A Variable Bitwidth Asynchronous Dot Product Unit

Nov 11, 2024 · 796 words · 4 minute read

Abstract 🔗

We demonstrate a many operand asynchronous dot product with adjustable bit width for one of the multiplication tuple operands. The generalised algorithm called MADD relies on the commutative aspects of both the addition order and multiplication tuple operands. The approach is deeply wedded to asynchrony due to optimisation of the variable bitwidth memory architecture. Although specialised, this algorithm has a significant practical application in deep learning models particularly in managing the variable operand size due to the data variability, layering and optimisation process.

Introduction and Prior Work 🔗

Dot products are the workhorse of many signal and data processing methods. Latterly they have gained prominence as the main distributed processing element within deep learning architectures, with much new accelerator design based around systolically organised Multiply Accumulate units \cite{Jouppi:2017:IPA:3079856.3080246}. It is worth noting that these designs tend to focus on memory localisation thus minimising the energy drain of moving large amounts of data to their processing. Specifically we treat a dot product as this:

$$ S = \sum_i^I w_{i} a_{i} $$

Asynchronous Dot Product 🔗

Under a simple scheme, a variable number of $$(w,a)$$ tuple pairs can be added arbitrarily to the array at their $$w$$ index point. A dot product on this multiplexed array can be evaluated efficiently and in a systolic way using the Multiplicative ADD (MADD) algorithm (Algorithm below). Here $$(w,a)$$ is mapped such that a = memory[w].

algorithm

The crucial asynchronous aspect of this work is to note that the iterating While loop is conditional on the MAXVAL, (which is established when the data is loaded into the memory structure) so the array clock cycles are dependent on the size of the indexing variable. Given this advantage, the operations cannot be clocked with a known cycle size. This necessitates an asynchronous control signal, which effectively notifies communicating circuits that the operation is finished.
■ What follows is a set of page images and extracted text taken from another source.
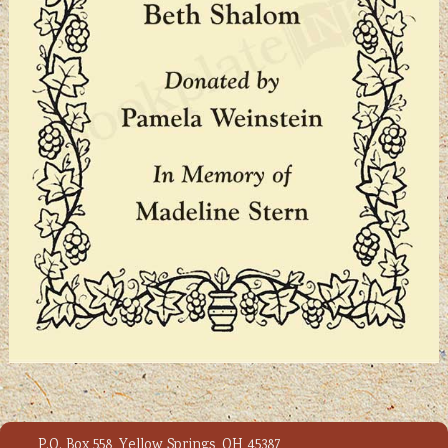
P.O. Box 558, Yellow Springs, OH 45387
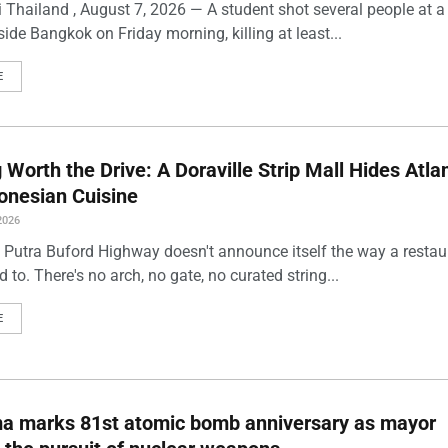
 Thailand , August 7, 2026 — A student shot several people at a
ide Bangkok on Friday morning, killing at least...
E
Worth the Drive: A Doraville Strip Mall Hides Atlan
onesian Cuisine
2026
 Putra Buford Highway doesn't announce itself the way a restau
 to. There's no arch, no gate, no curated string...
E
ma marks 81st atomic bomb anniversary as mayor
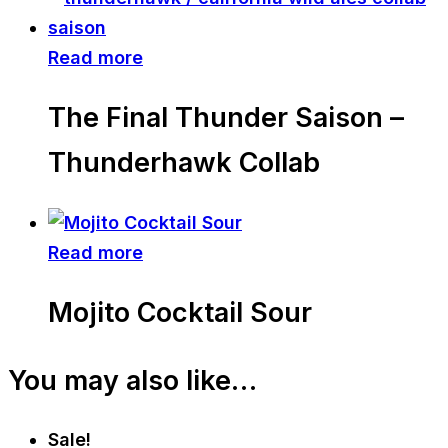
Read more
The Final Thunder Saison –
Thunderhawk Collab
Read more
Mojito Cocktail Sour
You may also like…
Sale!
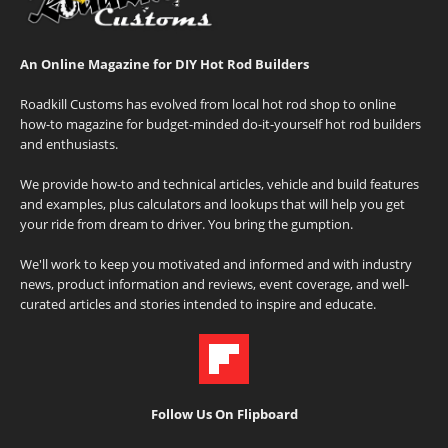
An Online Magazine for DIY Hot Rod Builders
Roadkill Customs has evolved from local hot rod shop to online
how-to magazine for budget-minded do-it-yourself hot rod builders
and enthusiasts.
We provide how-to and technical articles, vehicle and build features
and examples, plus calculators and lookups that will help you get
your ride from dream to driver. You bring the gumption.
We'll work to keep you motivated and informed and with industry
news, product information and reviews, event coverage, and well-
curated articles and stories intended to inspire and educate.
Follow Us On Flipboard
MADD Algorithm: Hardware Implementation 🔗

A shift-register holds the array of multiplicands. The MADD algorithm processes one multiplicand per clock cycle and takes $$M$$ clocks to compute the dot-product of $$M$$ multiplicand-multiplier pairs. The multipliers are represented by the index positions of the multiplicands in the MADD array (starting with a multiplier of one). Although the multipliers are fixed constants, by using a large MADD array we can emulate multiply-accumulate of variables. For example, a MADD array of size 255 with 8-bit multiplicands can emulate an $$8 \times 8$$ variable multiply-accumulate.

Critical path length can be reduced by using the output from the \emph{height} register rather than taking the result from the first adder. However, this would result in one extra cycle to complete the calculation.
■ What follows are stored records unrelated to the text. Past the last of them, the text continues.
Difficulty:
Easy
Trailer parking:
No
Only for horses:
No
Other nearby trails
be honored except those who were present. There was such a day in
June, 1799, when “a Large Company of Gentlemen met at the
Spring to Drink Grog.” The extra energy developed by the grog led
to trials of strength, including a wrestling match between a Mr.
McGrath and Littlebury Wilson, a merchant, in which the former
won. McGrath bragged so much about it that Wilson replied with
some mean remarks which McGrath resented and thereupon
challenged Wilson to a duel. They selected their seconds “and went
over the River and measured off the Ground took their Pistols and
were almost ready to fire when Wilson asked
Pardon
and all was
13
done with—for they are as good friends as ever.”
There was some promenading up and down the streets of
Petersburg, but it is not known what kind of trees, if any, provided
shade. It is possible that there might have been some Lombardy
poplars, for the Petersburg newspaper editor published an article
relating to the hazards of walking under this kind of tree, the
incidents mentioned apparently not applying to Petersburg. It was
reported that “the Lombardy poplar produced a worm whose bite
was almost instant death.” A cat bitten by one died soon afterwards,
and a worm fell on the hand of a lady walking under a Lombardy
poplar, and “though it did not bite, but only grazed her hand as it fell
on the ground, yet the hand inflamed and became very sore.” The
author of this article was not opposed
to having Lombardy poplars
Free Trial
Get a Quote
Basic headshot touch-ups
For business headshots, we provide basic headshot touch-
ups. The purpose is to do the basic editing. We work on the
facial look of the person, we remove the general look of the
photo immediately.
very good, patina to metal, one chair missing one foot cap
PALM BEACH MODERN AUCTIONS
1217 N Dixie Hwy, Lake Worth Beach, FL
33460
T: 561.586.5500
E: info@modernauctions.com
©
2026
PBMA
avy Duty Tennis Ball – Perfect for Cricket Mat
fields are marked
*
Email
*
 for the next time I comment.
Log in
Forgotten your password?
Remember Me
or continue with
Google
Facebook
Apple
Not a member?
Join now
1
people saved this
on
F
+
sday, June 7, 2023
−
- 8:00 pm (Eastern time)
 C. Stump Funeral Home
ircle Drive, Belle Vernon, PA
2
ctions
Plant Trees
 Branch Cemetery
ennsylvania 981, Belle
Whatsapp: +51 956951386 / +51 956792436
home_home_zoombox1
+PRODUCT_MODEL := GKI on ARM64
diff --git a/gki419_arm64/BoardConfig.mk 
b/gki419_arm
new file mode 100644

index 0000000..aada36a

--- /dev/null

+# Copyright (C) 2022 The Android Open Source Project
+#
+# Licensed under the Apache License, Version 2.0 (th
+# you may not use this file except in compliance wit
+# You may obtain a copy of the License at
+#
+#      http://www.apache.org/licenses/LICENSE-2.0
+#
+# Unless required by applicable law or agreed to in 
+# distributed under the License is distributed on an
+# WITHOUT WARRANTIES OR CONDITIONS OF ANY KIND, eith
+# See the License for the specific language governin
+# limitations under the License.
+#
Comparison with existing MACs 🔗

Two additional designs were created for comparison with the MADD algorithm. Firstly, a Multiply Accumulator MAC consisting of a conventional multiplier with accumulator and secondly, a MAC with memory consisting of a conventional multiplier with accumulator, whereby the input operands are held in a memory array. Each design takes $$m$$ clock cycles to compute the sum of $$m$$ numbers of $$a\times b$$ tuples.

All designs were synthesized using Synopsys Design Compiler for a 90 nanometre low-power process. Results were recorded using post-synthesis simulation without performing layout.
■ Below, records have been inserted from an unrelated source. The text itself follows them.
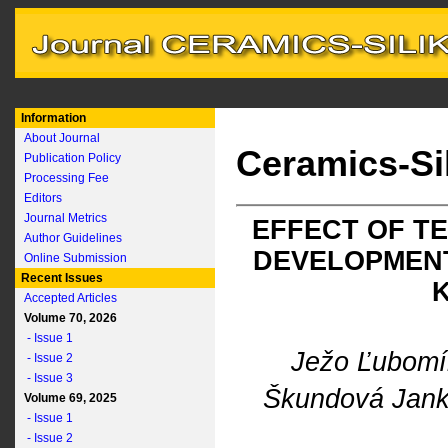
Information
About Journal
Ceramics-Si
Publication Policy
Processing Fee
Editors
Journal Metrics
EFFECT OF T
Author Guidelines
DEVELOPMENT
Online Submission
Recent Issues
Accepted Articles
Volume 70, 2026
- Issue 1
Ježo Ľubom
- Issue 2
- Issue 3
Škundová Jan
Volume 69, 2025
- Issue 1
- Issue 2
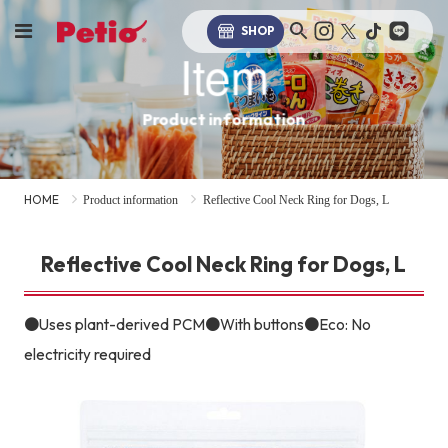
SHOP
Item
Product information
HOME
Product information
Reflective Cool Neck Ring for Dogs, L
Reflective Cool Neck Ring for Dogs, L
●Uses plant-derived PCM●With buttons●Eco: No
electricity required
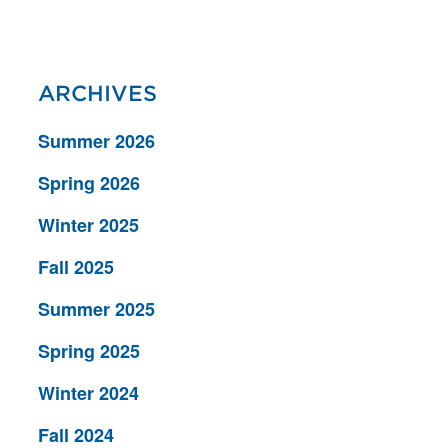
ARCHIVES
Summer 2026
Spring 2026
Winter 2025
Fall 2025
Summer 2025
Spring 2025
Winter 2024
Fall 2024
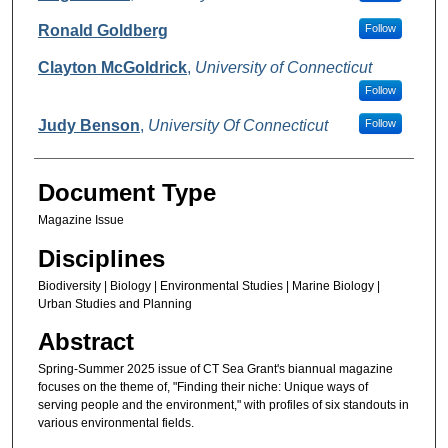
Ronald Goldberg
Follow
Clayton McGoldrick
,
University of Connecticut
Follow
Judy Benson
,
University Of Connecticut
Follow
Document Type
Magazine Issue
Disciplines
Biodiversity | Biology | Environmental Studies | Marine Biology |
Urban Studies and Planning
Abstract
Spring-Summer 2025 issue of CT Sea Grant's biannual magazine
focuses on the theme of, "Finding their niche: Unique ways of
serving people and the environment," with profiles of six standouts in
various environmental fields.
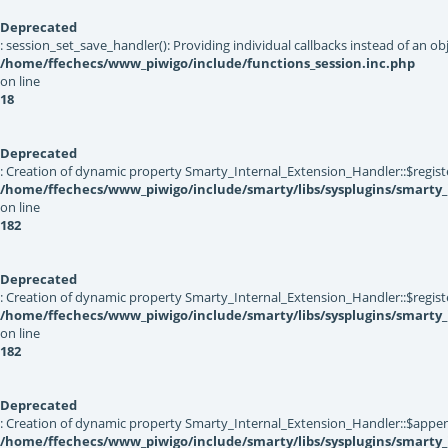
Deprecated
: session_set_save_handler(): Providing individual callbacks instead of an 
/home/ffechecs/www_piwigo/include/functions_session.inc.php
on line
18
Deprecated
: Creation of dynamic property Smarty_Internal_Extension_Handler::$registe
/home/ffechecs/www_piwigo/include/smarty/libs/sysplugins/smarty_
on line
182
Deprecated
: Creation of dynamic property Smarty_Internal_Extension_Handler::$register
/home/ffechecs/www_piwigo/include/smarty/libs/sysplugins/smarty_
on line
182
Deprecated
: Creation of dynamic property Smarty_Internal_Extension_Handler::$appen
/home/ffechecs/www_piwigo/include/smarty/libs/sysplugins/smarty_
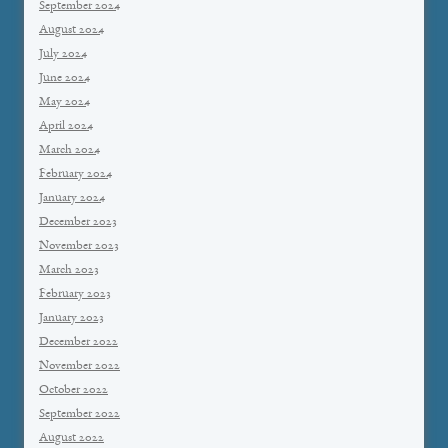
September 2024
August 2024
July 2024
June 2024
May 2024
April 2024
March 2024
February 2024
January 2024
December 2023
November 2023
March 2023
February 2023
January 2023
December 2022
November 2022
October 2022
September 2022
August 2022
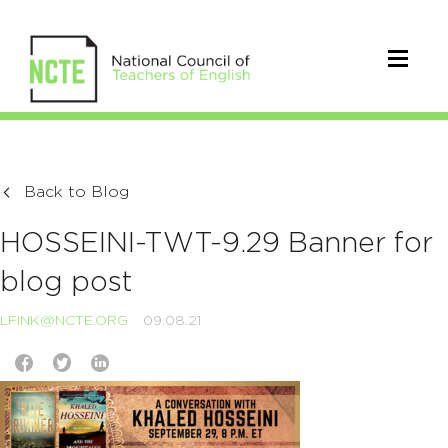
Back to Blog
HOSSEINI-TWT-9.29 Banner for
blog post
LFINK@NCTE.ORG
09.08.21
Power figures obtained from this work in Table \ref{tab:en} use real switching rates derived by performing 10 random dot product computations – each consisting of eight terms. MADD algorithm offers decreased propagation delay at the same power point as the conventional MAC with memory, whilst computing in the same number of cycles.

The Figure below shows power scaling based on the number of tuples summed for MADD and MAC with memory. As the number of tuples increases, so does the power, since more memory locations are being written to. As the number of tuples approaches $$255$$ (the maximum possible with the memory sizes tested), the MADD algorithm becomes more power efficient.

The Figure below shows how the average power of the MADD algorithm scales with bitness. Here the $$(w_n,x_n)$$ tuples are kept square such that $$w_n$$ and $$x_n$$ are the same bitness. This is achieved by using a $$2^n$$ array size for an $$n$$-bit operand.

Conclusions 🔗

The MADD algorithm’s asynchronous index approach offers a novel and viable in-memory solution to the design of a dot product operator, with dynamically variable bitwidth for the indexing operand. The architectural use of asynchronous control is imperative in this design and has significant potential in the area of deep learning neural architectures. It is well known that bitwidth variations exists between neural models, within neuron models and even during training \cite{DBLP:journals/corr/abs-1901-06955}, and here, we offer a method that connects an asynchronous approach that can cope with this architectural inefficiency.

Our future aims are to explore the effects of this algorithm on large scale neural models, in particular during the training phase, to demonstrate increased efficiencies when the weight distributions become sparse.